Sujet inépuisable de discussion en ce moment !
L’autorisation de sortie n’est pas une vaine procédure. Nous déclarons que nous sortons et par là même, nous nous engageons dans l’acte de sortir (ou pas) qui prend des allures de choix citoyen. Quand les autorisations de sortir sont aussi limitées, nous découvrons le sens réel du confinement et l’intérêt de sortir … ou pas.
Bien sûr, les raisons de sortir officielles ne couvrent pas tous nos besoins physiologiques et psychologiques ; loin s’en faut.
Sortir, c’était rencontrer le monde, faire le choix de s’exposer, prendre la liberté d’aller ou bon nous semble, nager en mer, courir dans un parc, retrouver sa famille, aller au cinéma, au théâtre, manger un bon gâteau dans une pâtisserie, boire un bon vin avec des amis, … vous pouvez allonger la liste à votre guise.
Mais que se passe-t-il aujourd’hui, quand nous sortons ?
D’abord nous voyons majoritairement des personnes masquées (mais où ont-ils eu tous ces masques ?!) ou emmitouflées dans des écharpes. Elles se dépêchent d’avancer avec leurs sacs à provisions, leurs chariots de course, parfois gantées.
Nous observons aussi des queues devant les magasins. Pas la queue du samedi matin à la boucherie. Non ! Une vraie bonne queue de période noire ; « comme en 40 », disent les plus anciens. Des queues où on se parle peu, à un mètre ou plus de distance.
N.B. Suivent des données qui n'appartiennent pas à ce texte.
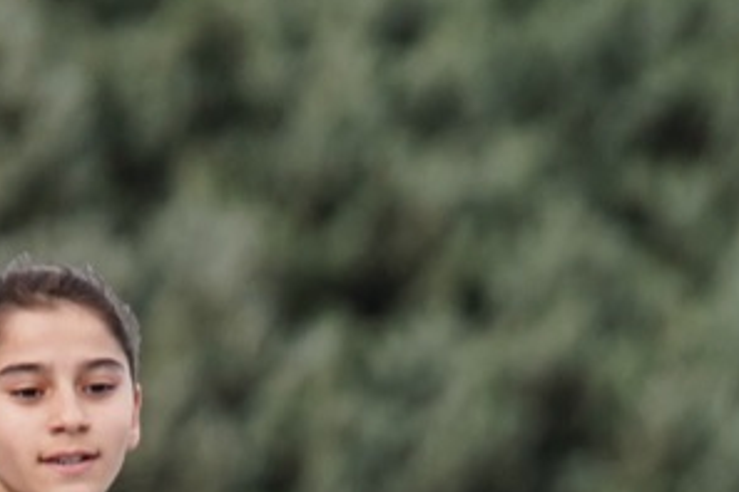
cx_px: -75
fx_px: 25001
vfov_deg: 1.1
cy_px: 711
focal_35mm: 1218
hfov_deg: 1.7
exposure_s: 1/2500
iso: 400
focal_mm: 151
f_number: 2.8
Les vitrines sont restées figées, alors que la belle saison arrive.
Les cloches de Pâques ne passeront pas cette année dans les chocolateries…
J’observe aussi une forme de repos, de tranquillité, de continuité.
Les bosquets de roses de la place Goujon sont en fleurs et embaument comme chaque année. L’olivier du balcon entre en floraison et les oiseaux chantent dans le parc de la résidence. Les enfants jouent (peut-être avec plus de gravité) dans la cour. Samedi, nous avons même pris un verre avec des copains sur le net. Et c’était une expérience certes nouvelle, mais le plaisir de se voir, de se parler, de se raconter était le même, joyeux, tendre et sincère.
Je peux donc encore sortir voir le monde, avec d’autres lunettes, d’autres sens en alerte, mais dans une forme de contemplation nouvelle de ce qui perdure et compte vraiment. Je peux alors rêver aussi à ma prochaine grande sortie dans le monde. Celle où personne n’aura à se justifier, ou personne n’aura peur, où nous aurons surmonté l’épidémie.
Ce sera tôt le matin, il fera encore un peu frais.
Je monterai sur le plateau des Glières rendre hommage à la beauté sauvage des lieux, sur le chemin du refuge de la Spée.
J’imagine l’effort à produire pour retrouver un usage raisonné de mon corps ankylosé. J’imagine la marche, l’espace de méditation dans le silence du matin.
Je viens patiemment à la rencontre des maquisards, fantômes éternels de ces lieux.
Je goûte le plaisir de retrouver la nature … de vivre en liberté.